İnsan zihni ve ruhsallığı, anlam oluşturma yönünde bir eğilime ve çabaya sahiptir. Başta Freud olmak üzere pek çok psikanaliz kuramcısı, anlam oluşturma ve anlatı kurma ihtiyacının insan zihninin ve ruhsallığının bir işlevi olduğunu ve simgeleştirme süreçlerine sıkı sıkıya bağlı olduğunu göstermiştir. Üstelik bu süreç bebeklikte başlamaktadır. Bebeğin ruhsallığı, annenin dünyayı bebek için durmaksızın yorumlayıp anlamlı sözlere dönüştürmesiyle ‘bir anlatı süreci' içinde gelişir.
Winnicott, simgeleştirmeler aracılığıyla bebeğin, ileride olacağı birey için, kendine nasıl bir ‘varlık hikayesi' oluşturduğunu tarif ederken; Klein, anlatının kökenini bebeğin doğumunun da evveline dayandırarak onun baştan var olan bir iç dünya, yani bir hikaye ile dünyaya geldiğini öne sürer. Arkaik içsel nesneler ve bunlar arasındaki parçalı ilişkilerle tanımlanan bu iç dünya, gerçek nesnelerle süregiden teması ve ilişkisi içinde, bir anlamda gerçekliğin sınavından geçerek, simgelerle ifade edilebilen ve giderek sözle (ve diğer simgelerle) bütünlüklü olarak anlatılabilen anlamlı bir hikayeye dönüşür.

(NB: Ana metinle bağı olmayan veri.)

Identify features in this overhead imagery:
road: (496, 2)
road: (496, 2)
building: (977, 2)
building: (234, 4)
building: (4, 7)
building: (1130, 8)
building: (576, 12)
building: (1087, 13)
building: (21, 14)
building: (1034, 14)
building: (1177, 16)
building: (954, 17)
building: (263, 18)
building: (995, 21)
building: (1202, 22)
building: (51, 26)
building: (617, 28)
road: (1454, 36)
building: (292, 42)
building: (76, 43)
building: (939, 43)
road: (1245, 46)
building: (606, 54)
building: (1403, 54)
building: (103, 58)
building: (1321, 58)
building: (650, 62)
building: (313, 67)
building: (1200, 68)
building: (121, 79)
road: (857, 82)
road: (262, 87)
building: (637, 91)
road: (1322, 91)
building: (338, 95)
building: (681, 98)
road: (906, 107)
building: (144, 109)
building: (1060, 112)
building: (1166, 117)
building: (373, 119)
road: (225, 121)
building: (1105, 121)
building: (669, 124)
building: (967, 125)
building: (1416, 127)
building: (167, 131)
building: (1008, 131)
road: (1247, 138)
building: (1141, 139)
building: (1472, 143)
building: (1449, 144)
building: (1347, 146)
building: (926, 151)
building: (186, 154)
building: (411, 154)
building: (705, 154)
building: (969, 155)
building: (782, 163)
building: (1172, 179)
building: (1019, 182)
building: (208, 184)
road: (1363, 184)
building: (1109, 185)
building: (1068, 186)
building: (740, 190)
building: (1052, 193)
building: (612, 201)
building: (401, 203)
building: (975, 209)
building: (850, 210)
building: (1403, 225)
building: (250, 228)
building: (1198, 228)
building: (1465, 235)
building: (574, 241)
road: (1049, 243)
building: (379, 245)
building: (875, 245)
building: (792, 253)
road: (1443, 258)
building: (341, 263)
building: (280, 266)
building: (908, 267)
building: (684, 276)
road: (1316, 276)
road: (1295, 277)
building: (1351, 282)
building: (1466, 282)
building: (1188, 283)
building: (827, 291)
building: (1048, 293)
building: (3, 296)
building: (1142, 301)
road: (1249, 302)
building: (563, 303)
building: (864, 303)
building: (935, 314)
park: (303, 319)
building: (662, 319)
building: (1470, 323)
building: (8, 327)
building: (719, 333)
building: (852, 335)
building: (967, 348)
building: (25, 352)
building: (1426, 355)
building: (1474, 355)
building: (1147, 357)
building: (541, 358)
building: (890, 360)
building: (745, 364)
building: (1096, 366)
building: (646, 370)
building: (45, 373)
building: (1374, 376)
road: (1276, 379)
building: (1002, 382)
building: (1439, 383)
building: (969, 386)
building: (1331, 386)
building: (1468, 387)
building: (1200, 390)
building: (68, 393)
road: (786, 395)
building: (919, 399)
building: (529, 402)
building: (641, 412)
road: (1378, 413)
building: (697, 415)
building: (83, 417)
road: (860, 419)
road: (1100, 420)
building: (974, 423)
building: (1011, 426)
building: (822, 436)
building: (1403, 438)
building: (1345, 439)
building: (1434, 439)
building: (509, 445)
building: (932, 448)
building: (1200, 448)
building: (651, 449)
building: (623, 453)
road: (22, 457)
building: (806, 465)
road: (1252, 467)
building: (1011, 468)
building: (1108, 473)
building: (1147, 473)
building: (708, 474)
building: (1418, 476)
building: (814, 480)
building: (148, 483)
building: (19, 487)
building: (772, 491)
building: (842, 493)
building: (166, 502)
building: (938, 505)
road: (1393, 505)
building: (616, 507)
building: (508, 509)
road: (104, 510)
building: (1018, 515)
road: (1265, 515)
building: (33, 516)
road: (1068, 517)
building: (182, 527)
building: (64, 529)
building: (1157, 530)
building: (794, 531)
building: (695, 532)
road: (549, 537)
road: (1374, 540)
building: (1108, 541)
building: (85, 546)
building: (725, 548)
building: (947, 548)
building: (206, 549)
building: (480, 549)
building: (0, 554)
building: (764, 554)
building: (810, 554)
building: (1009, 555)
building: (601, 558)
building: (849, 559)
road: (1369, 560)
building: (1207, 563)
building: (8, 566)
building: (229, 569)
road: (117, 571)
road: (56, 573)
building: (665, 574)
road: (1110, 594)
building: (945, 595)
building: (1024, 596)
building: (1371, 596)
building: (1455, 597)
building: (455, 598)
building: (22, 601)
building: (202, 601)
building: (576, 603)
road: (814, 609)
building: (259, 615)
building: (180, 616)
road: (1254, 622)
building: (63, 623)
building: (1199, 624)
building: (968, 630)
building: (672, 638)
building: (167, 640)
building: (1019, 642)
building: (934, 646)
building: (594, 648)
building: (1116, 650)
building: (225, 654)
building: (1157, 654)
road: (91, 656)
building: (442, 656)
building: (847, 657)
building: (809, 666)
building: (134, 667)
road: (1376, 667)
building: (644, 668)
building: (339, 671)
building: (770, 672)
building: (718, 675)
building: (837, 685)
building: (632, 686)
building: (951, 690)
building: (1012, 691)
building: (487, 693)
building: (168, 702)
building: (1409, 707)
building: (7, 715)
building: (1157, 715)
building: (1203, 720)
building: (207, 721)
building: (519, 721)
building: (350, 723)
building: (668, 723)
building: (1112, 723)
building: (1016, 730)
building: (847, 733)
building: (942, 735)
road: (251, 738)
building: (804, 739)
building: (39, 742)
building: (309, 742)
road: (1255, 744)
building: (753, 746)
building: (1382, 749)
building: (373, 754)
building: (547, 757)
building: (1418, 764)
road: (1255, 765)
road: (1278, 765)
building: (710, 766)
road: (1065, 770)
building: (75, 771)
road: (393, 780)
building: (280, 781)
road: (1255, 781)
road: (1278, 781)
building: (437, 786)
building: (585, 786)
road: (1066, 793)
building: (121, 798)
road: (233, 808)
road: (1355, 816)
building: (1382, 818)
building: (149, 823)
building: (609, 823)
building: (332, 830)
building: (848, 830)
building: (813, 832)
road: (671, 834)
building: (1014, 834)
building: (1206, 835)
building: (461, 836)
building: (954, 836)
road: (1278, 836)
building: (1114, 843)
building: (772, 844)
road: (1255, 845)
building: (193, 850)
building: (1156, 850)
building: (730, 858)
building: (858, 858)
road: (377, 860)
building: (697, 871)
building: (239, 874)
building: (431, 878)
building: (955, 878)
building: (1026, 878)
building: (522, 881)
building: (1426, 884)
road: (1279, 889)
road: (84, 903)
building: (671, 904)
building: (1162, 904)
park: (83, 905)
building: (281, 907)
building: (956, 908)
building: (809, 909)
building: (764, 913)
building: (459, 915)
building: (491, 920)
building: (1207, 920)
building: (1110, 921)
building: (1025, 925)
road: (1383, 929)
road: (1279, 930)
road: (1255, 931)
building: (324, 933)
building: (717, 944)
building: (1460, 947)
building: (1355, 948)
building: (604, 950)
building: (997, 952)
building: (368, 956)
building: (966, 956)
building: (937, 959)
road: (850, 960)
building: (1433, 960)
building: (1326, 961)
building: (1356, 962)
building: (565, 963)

"City narratives", Rodolfo Edwards
Barthes ise, dünyada sayılamayacak kadar çok anlatı olduğundan bahseder. Anlatının dayanağı, eklemli dil (sözlü ya da yazılı), görüntü (durağan ya da devingen), el-kol-baş hareketi ve bütün bu tözlerin düzenli bir karışımından oluşabilir.
Roland Barthes
Mitte, efsanede, fablda, masalda, uzun öyküde, destanda, hikayede, trajedide, dramda, komedide, pantomimde, resimde (Carpaccio'nun Azize Orsola'sını düşünelim), vitrayda, sinemada, çizgi resimlerde, sıradan bir haberde, konuşmada anlatı hep vardır. Anlatı insanlık tarihinin kendisiyle başlar. Bütün sınıfların, bütün insan topluluklarının anlatıları vardır ve çoğunlukla bu anlatılar, değişik hatta karşıt kültürlerdeki insanlar tarafından ortaklaşa olarak tadılır.

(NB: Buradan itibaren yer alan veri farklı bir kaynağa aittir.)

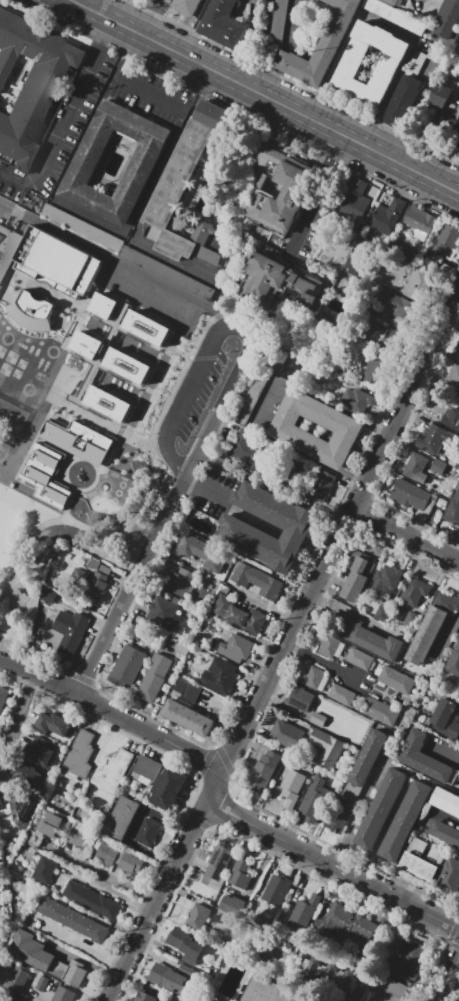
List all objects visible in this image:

"Le Storie di sant'Orsola", Vittore Carpaccio, 1490-1495
"En bayağı olayın bir serüven haline girmesi için onu anlatmaya koyulmanız gerekir ve yeter" der Sartre, ünlü başyapıtı ‘Bulantı'da ve ekler; "İnsanları aldatan da bu zaten. Kişioğlu hikayecilikten kurtulamaz, kendi hikayeleri ve başkalarının hikayeleri arasında yaşar. Başına gelen her şeyi hikayeler içinden görür. Hayatını, sanki anlatıyormuş gibi yaşamaya çalışır".